Will be eliminated by https://reviews.llvm.org/D139193.

236

Plan to address this pattern in separate patch.

246

Will be eliminated by https://reviews.llvm.org/D139193.

258

Plan to address this pattern in separate patch.

297

Will be eliminated by https://reviews.llvm.org/D139193.

350

Will be eliminated by https://reviews.llvm.org/D139193.

709

Plan to address this pattern in separate patch.

732

Plan to address this pattern in separate patch.

tingwang updated this revision to Diff 539375.Jul 11 2023, 10:04 PM

(1) Rebase after commit D139193.
(2) Add two P10 patterns to match extract-and-store.

Now test case is clean. Gentle ping.

tingwang updated this revision to Diff 546725.Aug 3 2023, 12:17 AM

Rebase && Ping.

Gentle ping...

Gentle ping...

shchenz added inline comments.Sep 4 2023, 7:45 PM
llvm/lib/Target/PowerPC/PPCISelLowering.cpp
17116

If using stfd is allowed for tail size 5/6/7, then can we use stfd for tail size 3/4 too? (I assume the change here impacts cases memsetTailV1B3 and memsetTailV1B4?)

llvm/test/CodeGen/PowerPC/memset-tail.ll
244

This seems a legacy issue because I also found same issue in case memsetTailV1B12 and also from the left side of this case.

Is it safe to extend the store length from 23 bytes to 32(or 24) bytes here? There is no clue saying that memory after (char *)p + 7 is writable by the user?

The related logic is in allowsMisalignedMemoryAccesses(). But is it correct that we can safely assume this memset can write more memory even this memset handles aligned memory?

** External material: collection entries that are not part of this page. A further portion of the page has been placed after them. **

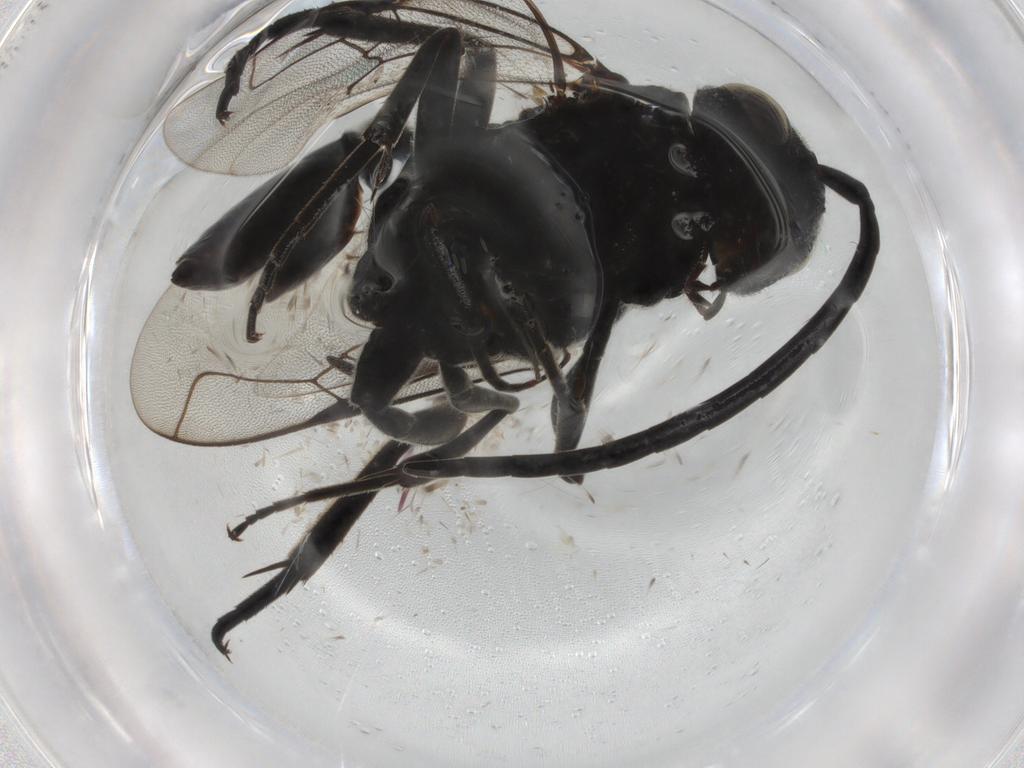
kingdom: Animalia
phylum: Arthropoda
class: Insecta
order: Hymenoptera
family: Evaniidae
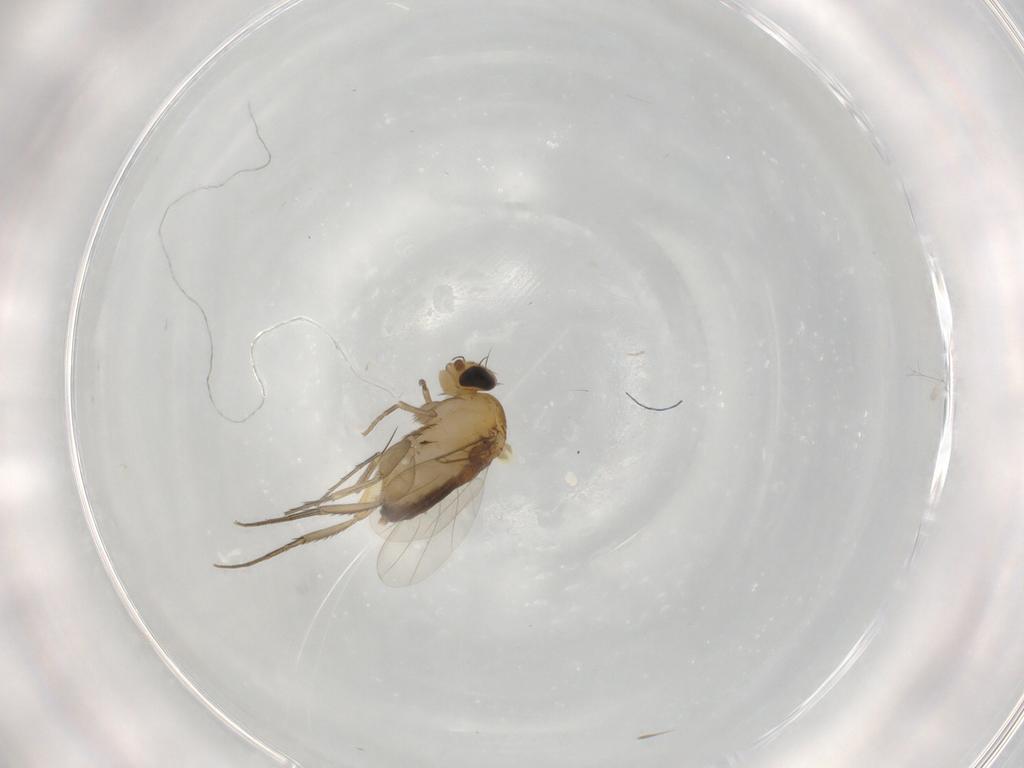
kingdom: Animalia
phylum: Arthropoda
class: Insecta
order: Diptera
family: Phoridae
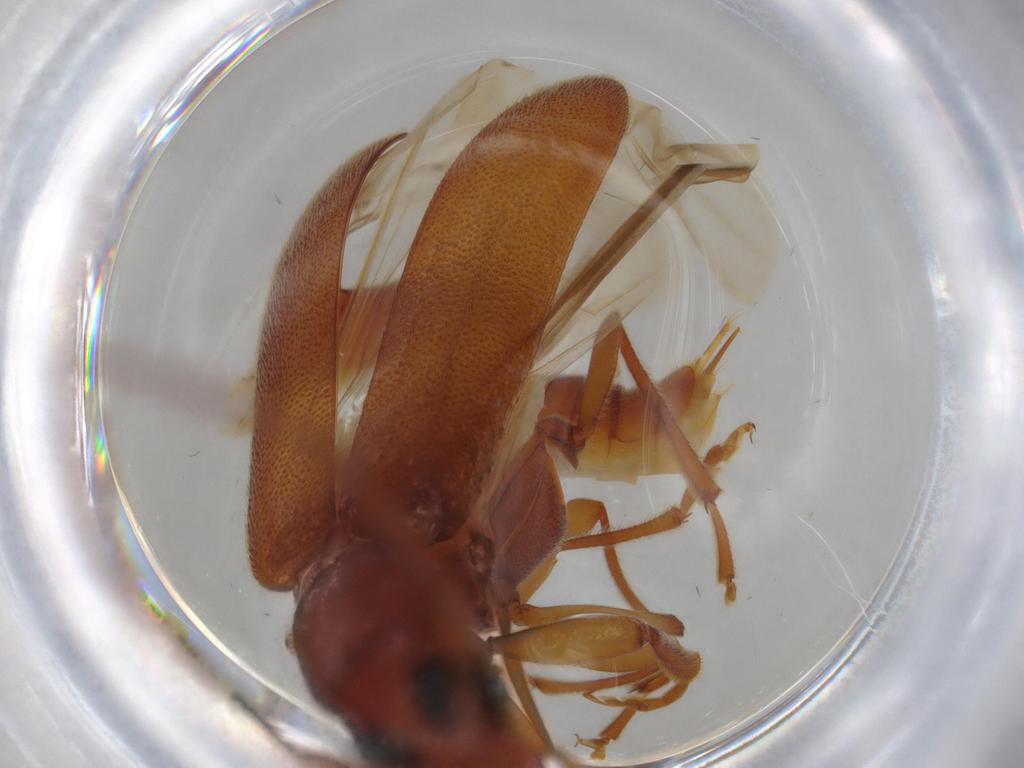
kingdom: Animalia
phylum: Arthropoda
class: Insecta
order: Coleoptera
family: Oedemeridae
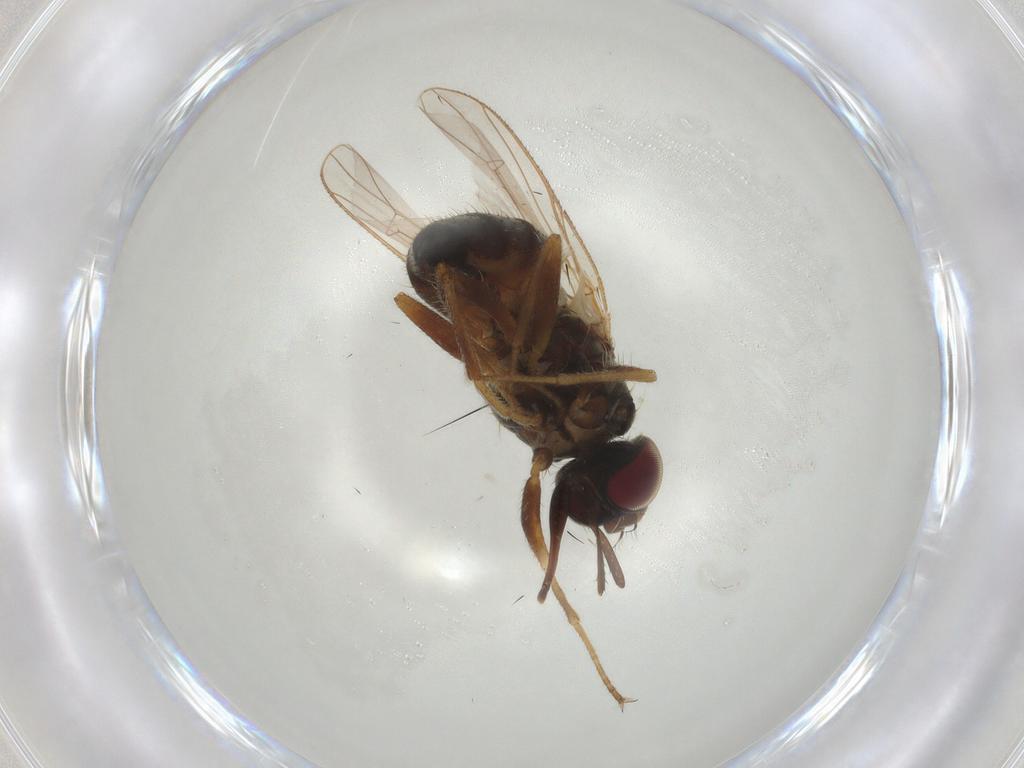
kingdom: Animalia
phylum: Arthropoda
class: Insecta
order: Diptera
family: Muscidae
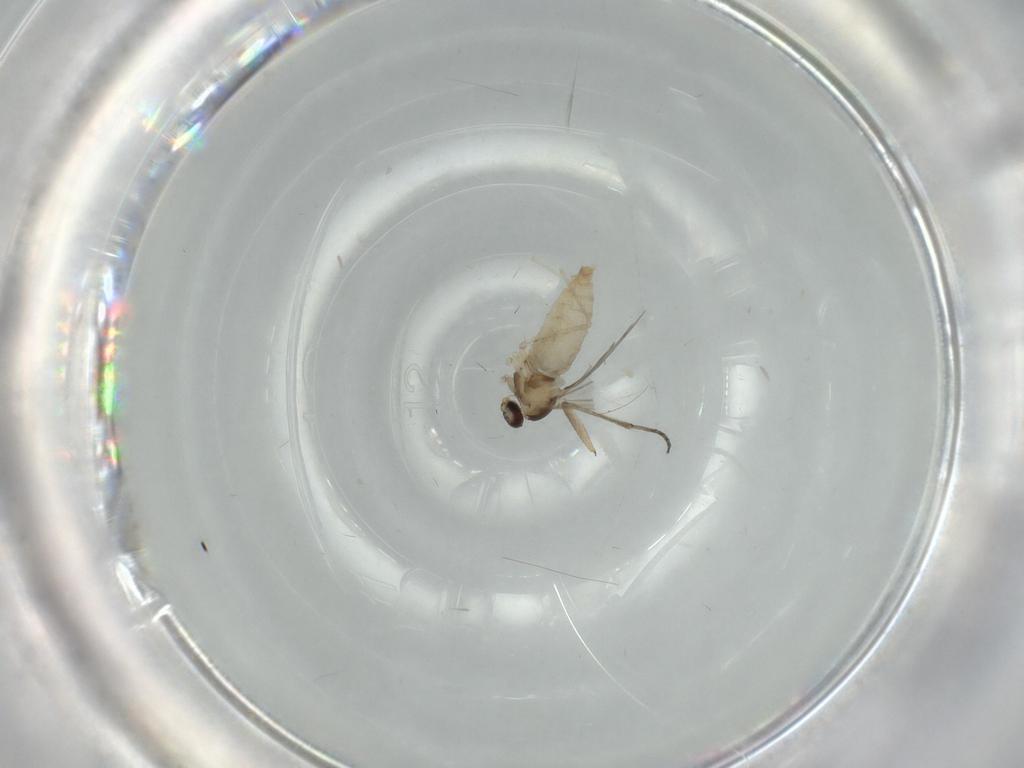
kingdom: Animalia
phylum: Arthropoda
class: Insecta
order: Diptera
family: Cecidomyiidae
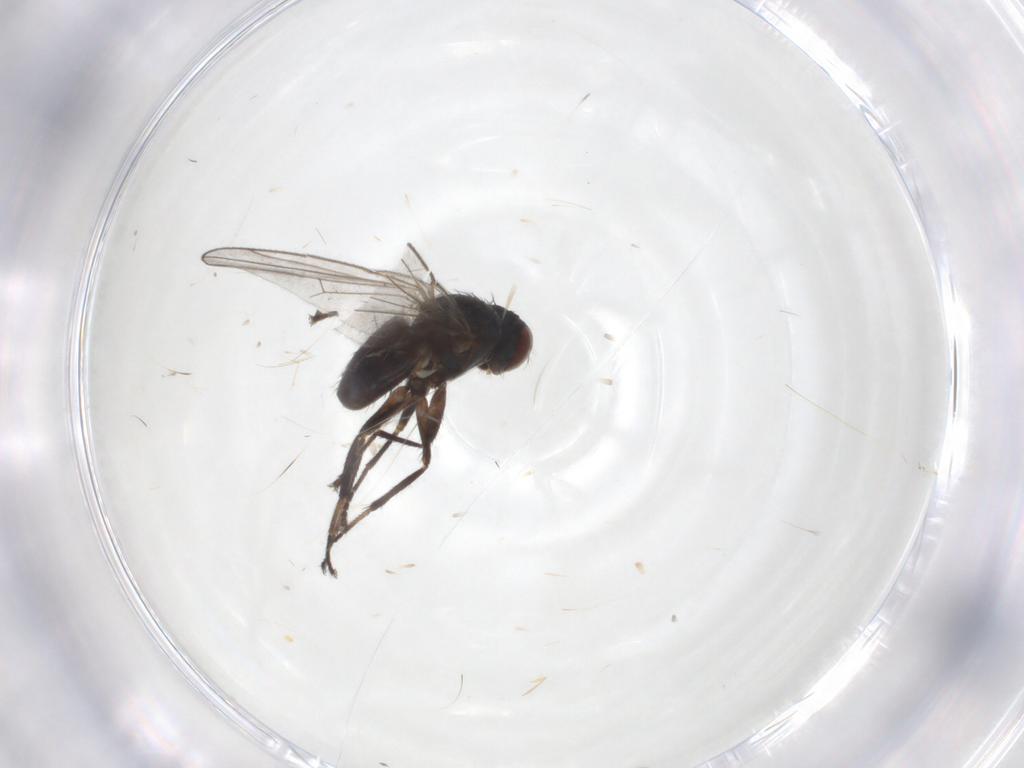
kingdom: Animalia
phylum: Arthropoda
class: Insecta
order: Diptera
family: Ephydridae
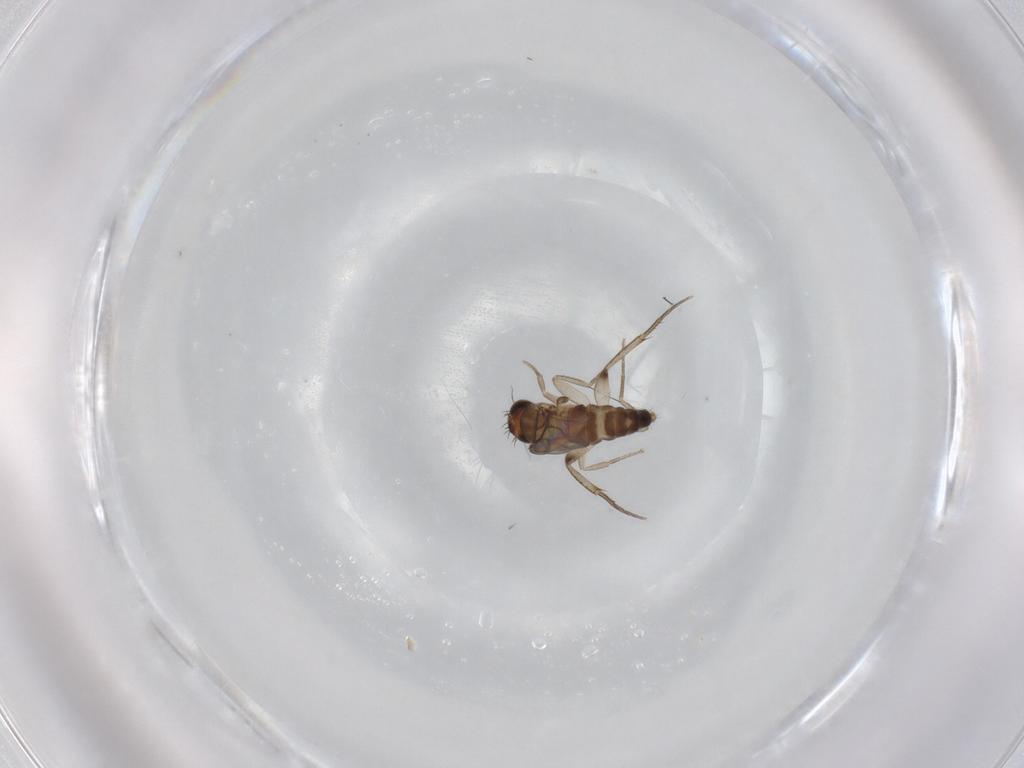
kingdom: Animalia
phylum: Arthropoda
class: Insecta
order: Diptera
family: Phoridae
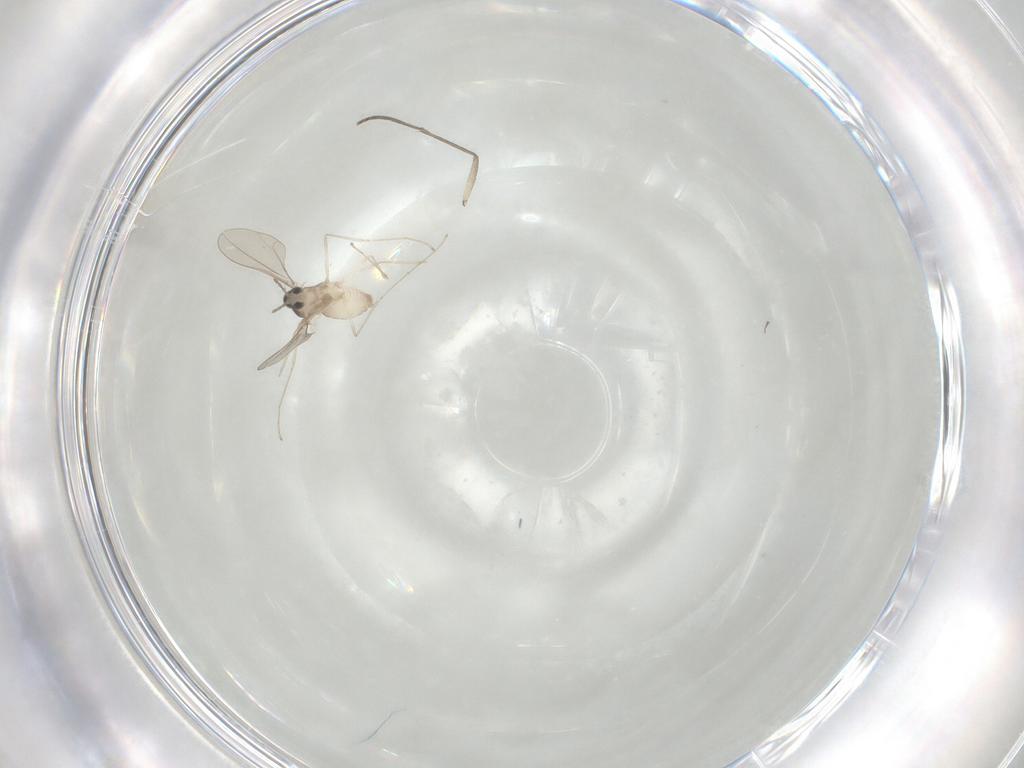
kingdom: Animalia
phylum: Arthropoda
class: Insecta
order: Diptera
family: Cecidomyiidae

What do you think? @nemanjai

shchenz added inline comments.Sep 4 2023, 8:12 PM
llvm/test/CodeGen/PowerPC/memset-tail.ll
244

Sorry, please ignore this comment. I didn't realize that the two stores stxsdx and stxvd2x have overlaps. So the real write size is not extended.

tingwang added inline comments.Sep 5 2023, 12:30 AM
llvm/lib/Target/PowerPC/PPCISelLowering.cpp
17116

It seems TargetLowering::findOptimalMemOpLowering() decides the type of each store. I guess if we change the type for the size 3/4 case from i32 to i64, then it will result in stfd.

shchenz accepted this revision as: shchenz.Sep 5 2023, 7:29 PM

This LGTM with some nits.

Let's first target for the memset cases as this is the common case where splat values happens.

llvm/lib/CodeGen/SelectionDAG/SelectionDAG.cpp
7760–7761

Nit: this comment needs update?

llvm/lib/Target/PowerPC/PPCISelLowering.cpp
1644

nit: We may need comments here why we don't try to extract constant for ElemSizeInBits 8/16. (I guess the reason is we don't have benefit as we need li to load the index and this li can also be used to load the 8/16 bit imm?

17116

Thanks. Better to add some comment here why we need to set the type to MVT::v8i16

This revision is now accepted and ready to land.Sep 5 2023, 7:29 PM

This LGTM with some nits.

Let's first target for the memset cases as this is the common case where splat values happens.

Thank you! I will address the remaining comments in the commit.